To do -
Copy the entries below word for word, from the line containing "Rank the series" down to the line containing "How many times", including both of those lines.

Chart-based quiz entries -
◇ ◇ ◇ ◇ ◇ ◇ ◇

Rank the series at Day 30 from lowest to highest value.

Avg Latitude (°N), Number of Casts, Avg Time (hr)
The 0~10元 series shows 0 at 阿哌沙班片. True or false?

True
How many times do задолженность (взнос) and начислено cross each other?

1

◇ ◇ ◇ ◇ ◇ ◇ ◇

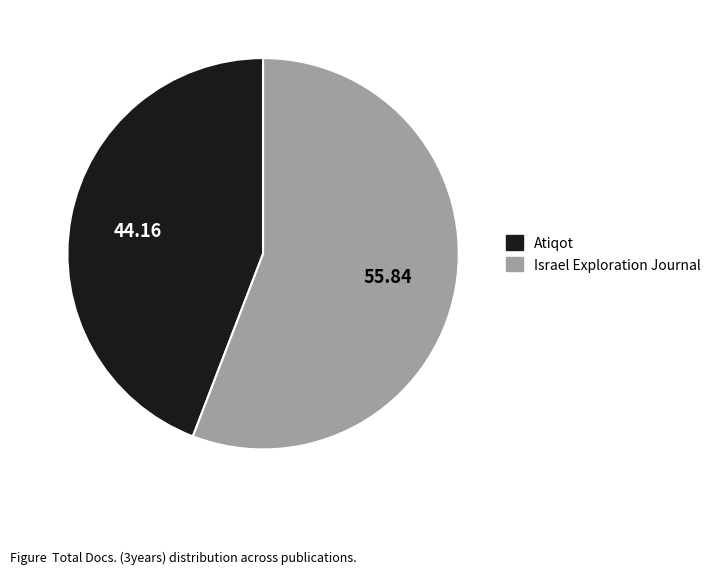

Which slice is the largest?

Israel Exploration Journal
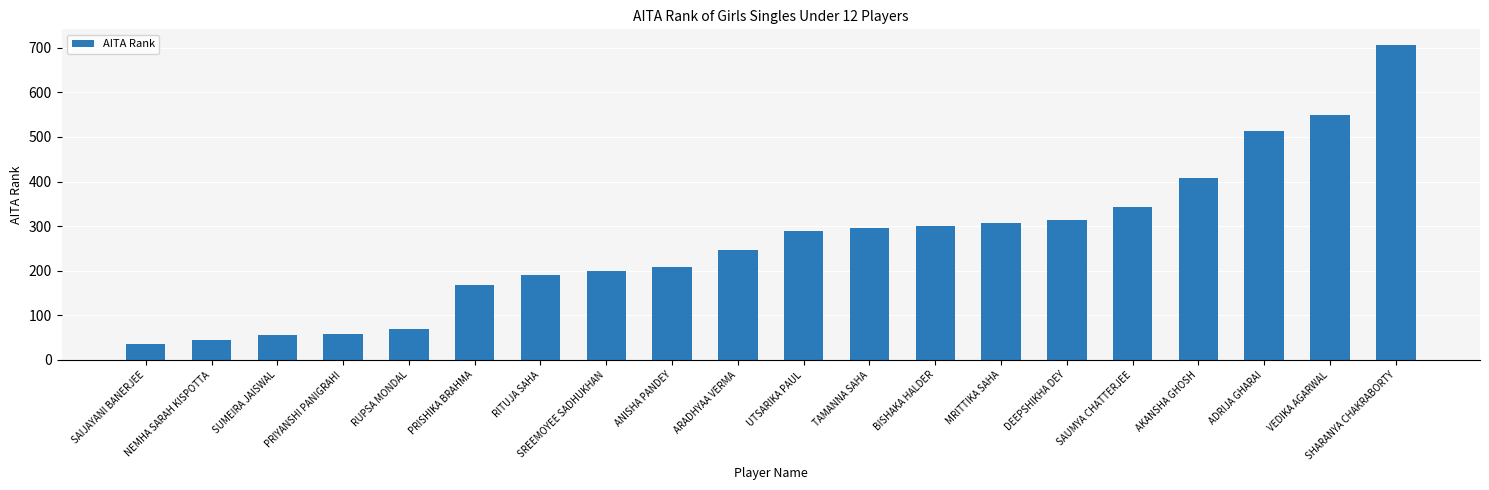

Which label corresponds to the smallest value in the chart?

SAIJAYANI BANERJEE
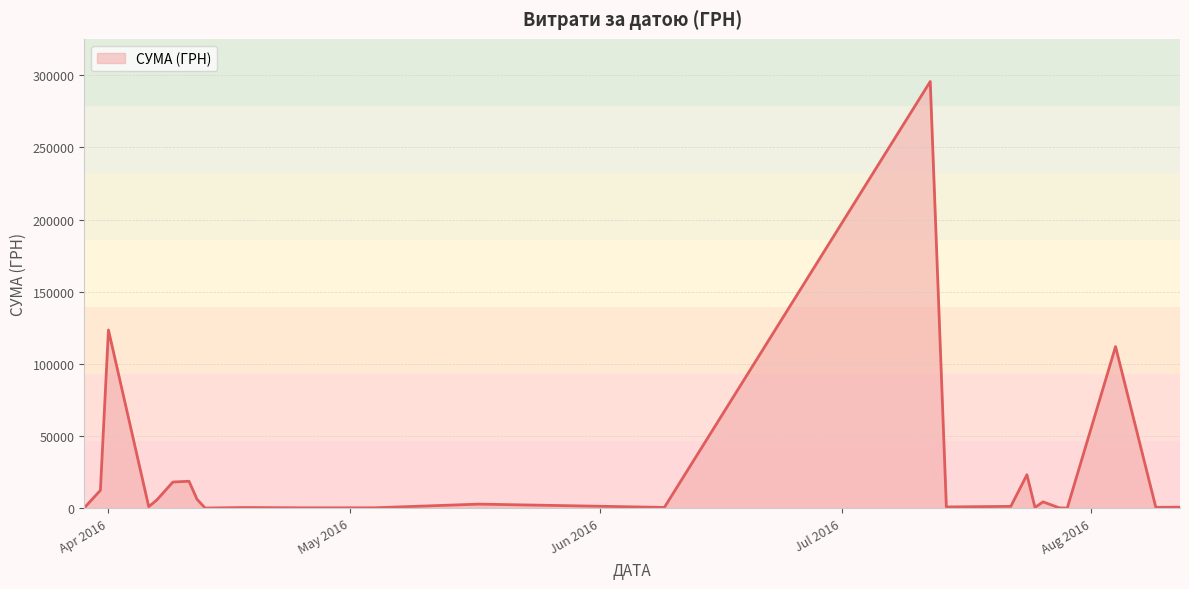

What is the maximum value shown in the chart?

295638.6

◇ ◇ ◇ ◇ ◇ ◇ ◇

Response to the task -
Rank the series at Day 30 from lowest to highest value.

Avg Latitude (°N), Number of Casts, Avg Time (hr)
The 0~10元 series shows 0 at 阿哌沙班片. True or false?

True
How many times do задолженность (взнос) and начислено cross each other?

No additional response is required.